Abstract
Objective: This study aimed to explore the application values of modified radical mastectomy in female patients with mammary cancer of different molecular types and from this we conducted a prognosis study. Methods: A total of 204 Breast Cancer (BC) patients who were admitted to our hospital from March 2015 to March 2017 were included and divided into Group A (Luminal A type, n = 68), Group B (Luminal B type, n = 48), Group C (ERBB2: Erb-B2 Receptor Tyrosine Kinase 2 + type, n = 42), and Group D (Basal-like type, n = 46) according to their molecular cancer types. Patients in Groups A and B demonstrated superior treatment efficacy and lower incidence of adverse reactions than those in Groups C and D (P < 0.05), while no statistical difference was observed among the 4 groups in terms of the total operation time, intraoperative blood loss, and postoperative 48-h drainage volume (P > 0.05). Before treatment, the 4 groups exhibited similar results from the EORTC breast cancer-specific quality of life questionnaire (EORTCQLQ-BR23) (P > 0.05). Results: After treatment, Group A was superior to the other 3 groups in this regard (P < 0.05). Further, no significant difference was observed among the 4 groups in terms of the prognosis of 3-year survival (P > 0.05). Conclusion: The clinical application of modified radical mastectomy does not depend on the molecular typing of BC; however, the treatment was more effective in the treatment of Luminal A type BC.
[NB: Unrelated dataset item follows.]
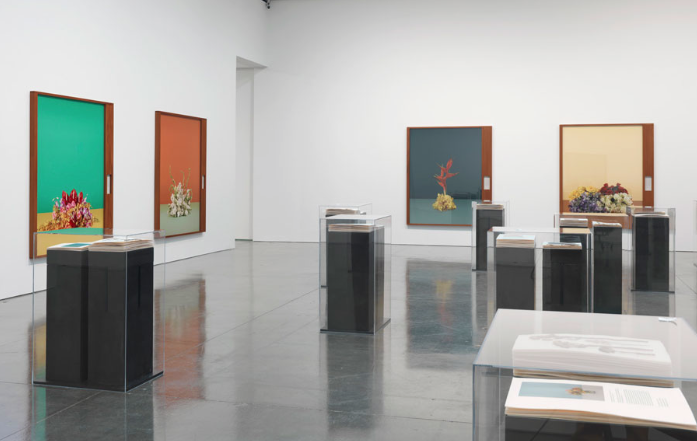
Locate an element on the screen. frame is located at coordinates (x=158, y=170).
Keywords: Breast cancer, ERBB2+ TYPE, luminal A type, modified radical mastectomy, prognosis
Introduction
Breast cancer (BC) is currently an extremely common malignant tumor seen in the clinical setting, accounting for 9%-12% of all malignant tumors [1]. In 2015, there were 231,840 female BC patients in the United States [2]. An increasing number of studies have demonstrated a continuous rise in the incidence of BC. The prevalence of BC is predicted to potentially exceed that of lung cancer in the coming 50 years, with BC becoming the 2nd most common malignant tumor worldwide [3,4]. Currently, the onset mechanism of BC is unclear. At the early stage, no specific symptoms are observed. Therefore, most patients, when diagnosed, may have entered the middle and advanced stages; treatment becomes more challenging in these stages. This is one of the major reasons for poor patient prognosis [3]. BC-related mortality is expected to reach 13.4/100,000 people by 2020 [5]. Due to the high incidence and risk, BC is always studied as a key disease in the clinic setting. Research is being conducted worldwide to identify more effective diagnosis and treatment methods for BC [6-8].
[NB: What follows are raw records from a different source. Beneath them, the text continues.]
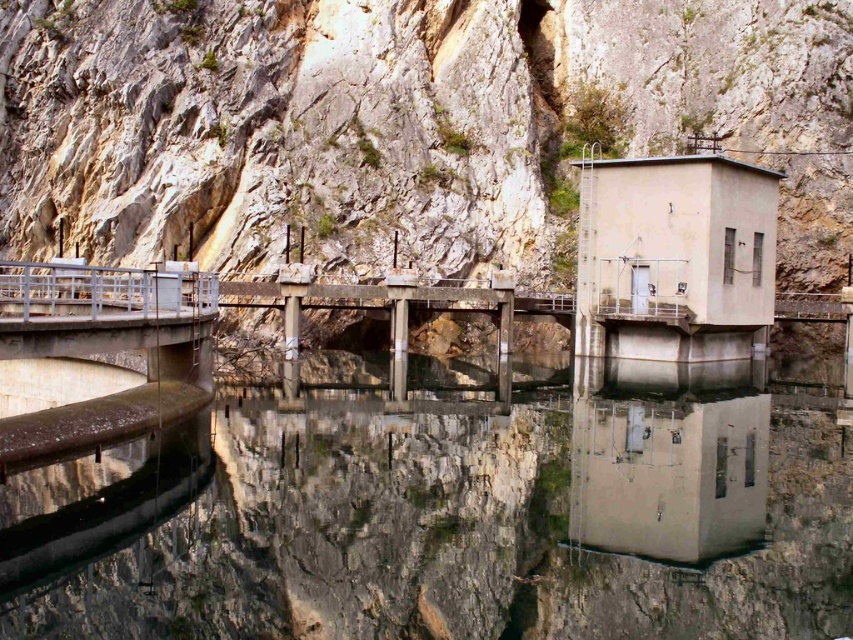
Question: Which point is closer to the camera?

Choices:
 (A) (706, 637)
 (B) (21, 97)

Answer: (A)

Question: Which point is farther to the camera?

Choices:
 (A) transparent concrete river at center
 (B) rough stone mountain at upper left

Answer: (B)

Question: Can you confirm if transparent concrete river at center is positioned below rough stone mountain at upper left?

Choices:
 (A) no
 (B) yes

Answer: (B)

Question: From the image, what is the correct spatial relationship of transparent concrete river at center in relation to rough stone mountain at upper left?

Choices:
 (A) below
 (B) above

Answer: (A)

Question: Which object appears closest to the camera in this image?

Choices:
 (A) rough stone mountain at upper left
 (B) transparent concrete river at center

Answer: (B)

Question: Does transparent concrete river at center appear on the right side of rough stone mountain at upper left?

Choices:
 (A) yes
 (B) no

Answer: (A)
With further study on BC as well as transformation and upgrades in treatment approaches, the clinical treatment of BC has entered the comprehensive era, including operation, radiotherapy, chemotherapy, endocrine therapy, biological targeting treatment, and TCM-assisted treatment [9]. However, surgical treatment remains the most common method of treatment. In recent years, the application value of modified radical mastectomy in treating BC has been gradually verified through more in-depth studies [10,11]. Compared to traditional radical operation, modified radical mastectomy has more obvious clinical efficacy and little postoperative negative impact, making it the first choice in BC treatment [12]. However, few studies have been conducted regarding the difference of related modified radical mastectomy in the treatment of various types of BC. To further establish the application of modified radical mastectomy in the clinic, this study was performed to target the application of modified radical mastectomy in various subtypes of BC to provide reference and instruction for clinical practice.
Materials and methods
General materials
A total of 204 BC patients who were admitted to our hospital from March 2015 to March 2017 were included and divided into Group A (Luminal A type, n = 68), Group B (Luminal B type, n = 48), Group C (ERBB2+ type, n = 42), and Group D (Basal-like type, n = 46) according to their molecular cancer types. This study was approved by the ethics committee of Tongji University Affiliated Yangpu Hospital, Tongji University, and all subjects or their immediate family members signed the informed consent.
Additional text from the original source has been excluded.